··· DATA IN THIS EXERCISE

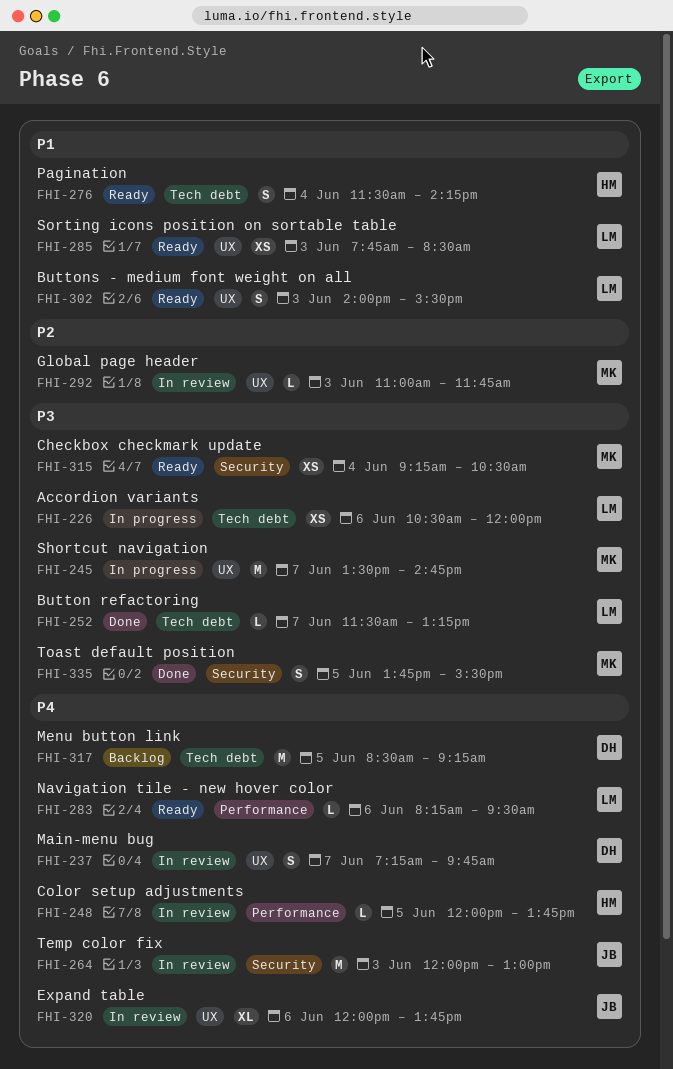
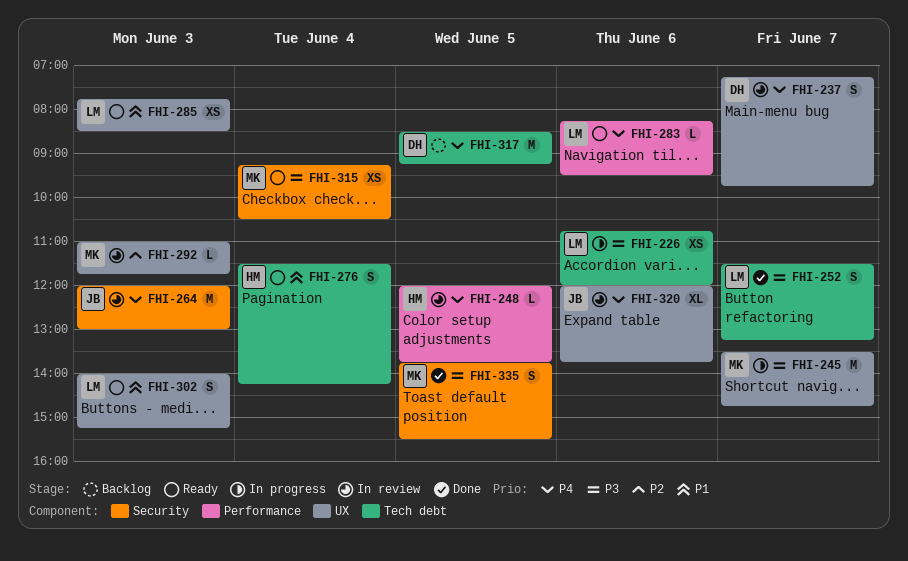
FHI-226, begins: 10:30 -> 10:45
FHI-252, estimate: L -> S
FHI-302, ends: 15:30 -> 15:15

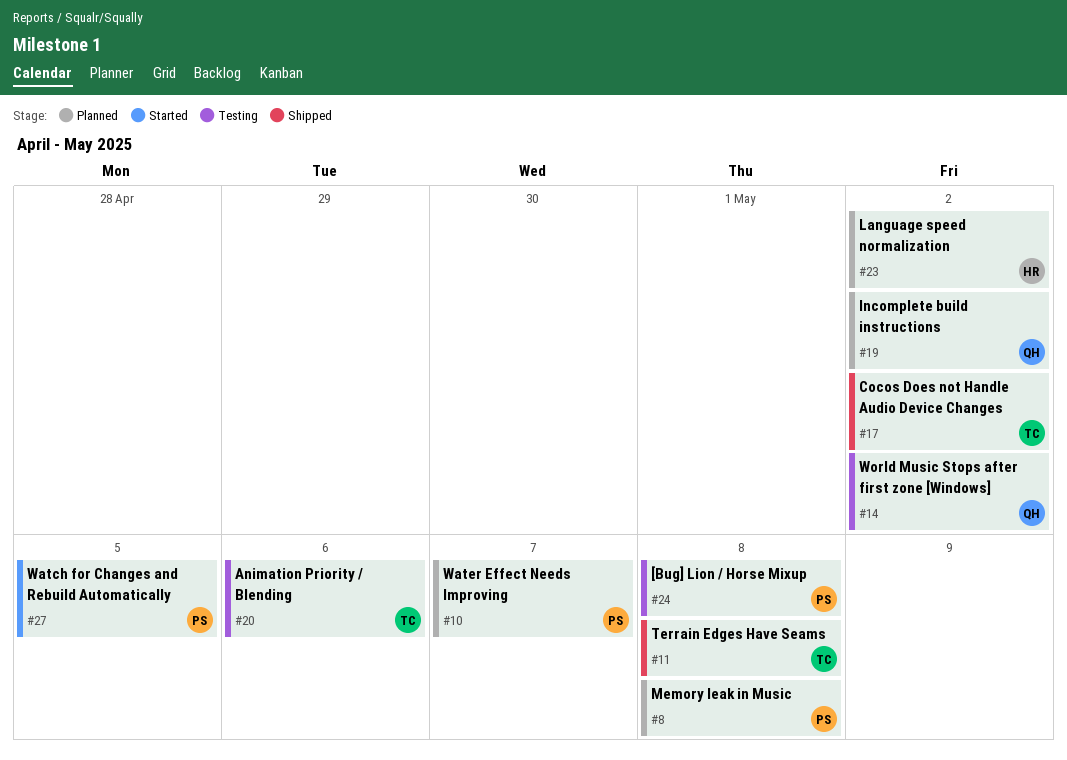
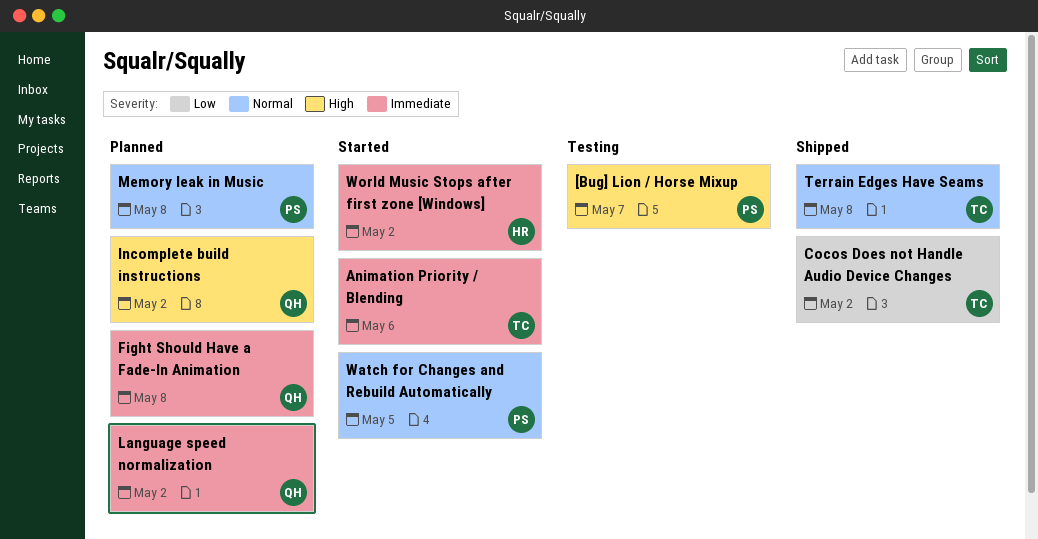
[Bug] Lion / Horse Mixup, due: May 8 -> May 7
Animation Priority / Blending, status: Testing -> Started
Fight Should Have a Fade-In Animation: none -> present
Language speed normalization, owner: HR -> QH
Water Effect Needs Improving: present -> none
World Music Stops after first zone [Windows], status: Testing -> Started
World Music Stops after first zone [Windows], owner: QH -> HR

······

EXERCISE OBJECTIVE: Check each line of the records for the word "present" and extract those that contain it.

ANSWER TO THIS PROBLEM:
Fight Should Have a Fade-In Animation: none -> present
Water Effect Needs Improving: present -> none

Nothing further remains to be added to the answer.